*Prompt*: The full listing is to be transcribed exactly, with each picture left out.
(Data for review begins)
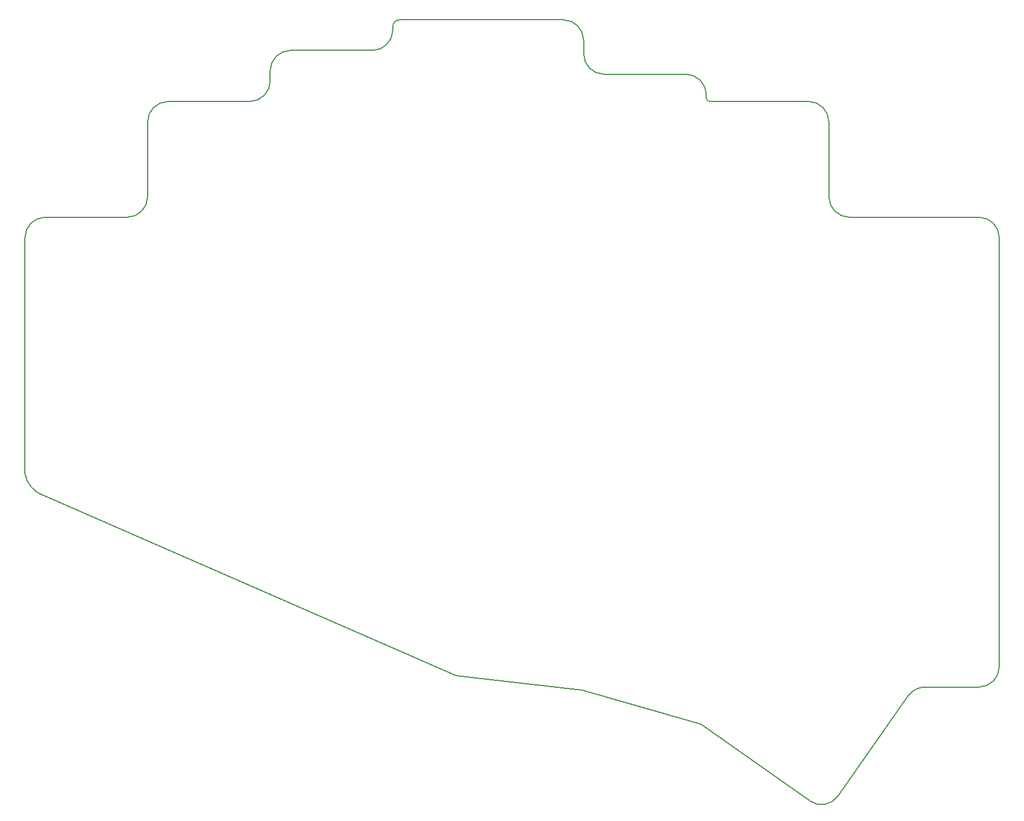
<source format=gbr>
%TF.GenerationSoftware,KiCad,Pcbnew,6.0.7-1.fc36*%
%TF.CreationDate,2022-09-26T09:29:46-04:00*%
%TF.ProjectId,junk,6a756e6b-2e6b-4696-9361-645f70636258,v1.0.0*%
%TF.SameCoordinates,Original*%
%TF.FileFunction,Profile,NP*%
%FSLAX46Y46*%
G04 Gerber Fmt 4.6, Leading zero omitted, Abs format (unit mm)*
G04 Created by KiCad (PCBNEW 6.0.7-1.fc36) date 2022-09-26 09:29:46*
%MOMM*%
%LPD*%
G01*
G04 APERTURE LIST*
%TA.AperFunction,Profile*%
%ADD10C,0.150000*%
%TD*%
G04 APERTURE END LIST*
D10*
X164470000Y-126430000D02*
X164470000Y-115430000D01*
X161470000Y-129430000D02*
G75*
G03*
X164470000Y-126430000I0J3000000D01*
G01*
X265824879Y-214410776D02*
X276118984Y-199709271D01*
X261646682Y-215147520D02*
G75*
G03*
X265824879Y-214410776I1720718J2457520D01*
G01*
X228470000Y-103430000D02*
G75*
G03*
X225470000Y-100430000I-3000000J0D01*
G01*
X167470000Y-112430000D02*
G75*
G03*
X164470000Y-115430000I0J-3000000D01*
G01*
X146469972Y-167050005D02*
G75*
G03*
X149188983Y-170299661I4169728J726505D01*
G01*
X197470000Y-104930000D02*
G75*
G03*
X200470000Y-101930000I0J3000000D01*
G01*
X289470000Y-195430000D02*
X289470000Y-132430000D01*
X264470000Y-115430000D02*
G75*
G03*
X261470000Y-112430000I-3000000J0D01*
G01*
X149470000Y-129430000D02*
X161470000Y-129430000D01*
X201470000Y-100430000D02*
X225470000Y-100430000D01*
X246470000Y-111430000D02*
G75*
G03*
X243470000Y-108430000I-3000000J0D01*
G01*
X149470000Y-129430000D02*
G75*
G03*
X146470000Y-132430000I0J-3000000D01*
G01*
X209780000Y-196720000D02*
X149188983Y-170299661D01*
X179470000Y-112430000D02*
G75*
G03*
X182470000Y-109430000I0J3000000D01*
G01*
X200470000Y-101930000D02*
X200470000Y-101430000D01*
X201470000Y-100430000D02*
G75*
G03*
X200470000Y-101430000I0J-1000000D01*
G01*
X228470000Y-105430000D02*
G75*
G03*
X231470000Y-108430000I3000000J0D01*
G01*
X182470000Y-109430000D02*
X182470000Y-107930000D01*
X167470000Y-112430000D02*
X179470000Y-112430000D01*
X267470000Y-129430000D02*
X286470000Y-129430000D01*
X209780000Y-196720000D02*
X228250000Y-198850000D01*
X231470000Y-108430000D02*
X243470000Y-108430000D01*
X185470000Y-104930000D02*
X197470000Y-104930000D01*
X286470000Y-198430000D02*
X278576440Y-198430000D01*
X245710000Y-203830000D02*
X261646694Y-215147503D01*
X264470000Y-126430000D02*
G75*
G03*
X267470000Y-129430000I3000000J0D01*
G01*
X286470000Y-198430000D02*
G75*
G03*
X289470000Y-195430000I0J3000000D01*
G01*
X228470000Y-103430000D02*
X228470000Y-105430000D01*
X185470000Y-104930000D02*
G75*
G03*
X182470000Y-107930000I0J-3000000D01*
G01*
X289470000Y-132430000D02*
G75*
G03*
X286470000Y-129430000I-3000000J0D01*
G01*
X146470000Y-167050000D02*
X146470000Y-132430000D01*
X278576440Y-198429994D02*
G75*
G03*
X276118984Y-199709271I60J-3000106D01*
G01*
X246470000Y-111430000D02*
X246470000Y-111930000D01*
X246470000Y-111930000D02*
G75*
G03*
X246970000Y-112430000I500000J0D01*
G01*
X228250000Y-198850000D02*
X245710000Y-203830000D01*
X264470000Y-126430000D02*
X264470000Y-115430000D01*
X246970000Y-112430000D02*
X261470000Y-112430000D01*
M02*

</source>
(Data for review ends)
*Solution to the exercise*:
<source format=gbr>
%TF.GenerationSoftware,KiCad,Pcbnew,6.0.7-1.fc36*%
%TF.CreationDate,2022-09-26T09:29:46-04:00*%
%TF.ProjectId,junk,6a756e6b-2e6b-4696-9361-645f70636258,v1.0.0*%
%TF.SameCoordinates,Original*%
%TF.FileFunction,Profile,NP*%
%FSLAX46Y46*%
G04 Gerber Fmt 4.6, Leading zero omitted, Abs format (unit mm)*
G04 Created by KiCad (PCBNEW 6.0.7-1.fc36) date 2022-09-26 09:29:46*
%MOMM*%
%LPD*%
G01*
G04 APERTURE LIST*
%TA.AperFunction,Profile*%
%ADD10C,0.150000*%
%TD*%
G04 APERTURE END LIST*
D10*
X164470000Y-126430000D02*
X164470000Y-115430000D01*
X161470000Y-129430000D02*
G75*
G03*
X164470000Y-126430000I0J3000000D01*
G01*
X265824879Y-214410776D02*
X276118984Y-199709271D01*
X261646682Y-215147520D02*
G75*
G03*
X265824879Y-214410776I1720718J2457520D01*
G01*
X228470000Y-103430000D02*
G75*
G03*
X225470000Y-100430000I-3000000J0D01*
G01*
X167470000Y-112430000D02*
G75*
G03*
X164470000Y-115430000I0J-3000000D01*
G01*
X146469972Y-167050005D02*
G75*
G03*
X149188983Y-170299661I4169728J726505D01*
G01*
X197470000Y-104930000D02*
G75*
G03*
X200470000Y-101930000I0J3000000D01*
G01*
X289470000Y-195430000D02*
X289470000Y-132430000D01*
X264470000Y-115430000D02*
G75*
G03*
X261470000Y-112430000I-3000000J0D01*
G01*
X149470000Y-129430000D02*
X161470000Y-129430000D01*
X201470000Y-100430000D02*
X225470000Y-100430000D01*
X246470000Y-111430000D02*
G75*
G03*
X243470000Y-108430000I-3000000J0D01*
G01*
X149470000Y-129430000D02*
G75*
G03*
X146470000Y-132430000I0J-3000000D01*
G01*
X209780000Y-196720000D02*
X149188983Y-170299661D01*
X179470000Y-112430000D02*
G75*
G03*
X182470000Y-109430000I0J3000000D01*
G01*
X200470000Y-101930000D02*
X200470000Y-101430000D01*
X201470000Y-100430000D02*
G75*
G03*
X200470000Y-101430000I0J-1000000D01*
G01*
X228470000Y-105430000D02*
G75*
G03*
X231470000Y-108430000I3000000J0D01*
G01*
X182470000Y-109430000D02*
X182470000Y-107930000D01*
X167470000Y-112430000D02*
X179470000Y-112430000D01*
X267470000Y-129430000D02*
X286470000Y-129430000D01*
X209780000Y-196720000D02*
X228250000Y-198850000D01*
X231470000Y-108430000D02*
X243470000Y-108430000D01*
X185470000Y-104930000D02*
X197470000Y-104930000D01*
X286470000Y-198430000D02*
X278576440Y-198430000D01*
X245710000Y-203830000D02*
X261646694Y-215147503D01*
X264470000Y-126430000D02*
G75*
G03*
X267470000Y-129430000I3000000J0D01*
G01*
X286470000Y-198430000D02*
G75*
G03*
X289470000Y-195430000I0J3000000D01*
G01*
X228470000Y-103430000D02*
X228470000Y-105430000D01*
X185470000Y-104930000D02*
G75*
G03*
X182470000Y-107930000I0J-3000000D01*
G01*
X289470000Y-132430000D02*
G75*
G03*
X286470000Y-129430000I-3000000J0D01*
G01*
X146470000Y-167050000D02*
X146470000Y-132430000D01*
X278576440Y-198429994D02*
G75*
G03*
X276118984Y-199709271I60J-3000106D01*
G01*
X246470000Y-111430000D02*
X246470000Y-111930000D01*
X246470000Y-111930000D02*
G75*
G03*
X246970000Y-112430000I500000J0D01*
G01*
X228250000Y-198850000D02*
X245710000Y-203830000D01*
X264470000Y-126430000D02*
X264470000Y-115430000D01*
X246970000Y-112430000D02*
X261470000Y-112430000D01*
M02*

</source>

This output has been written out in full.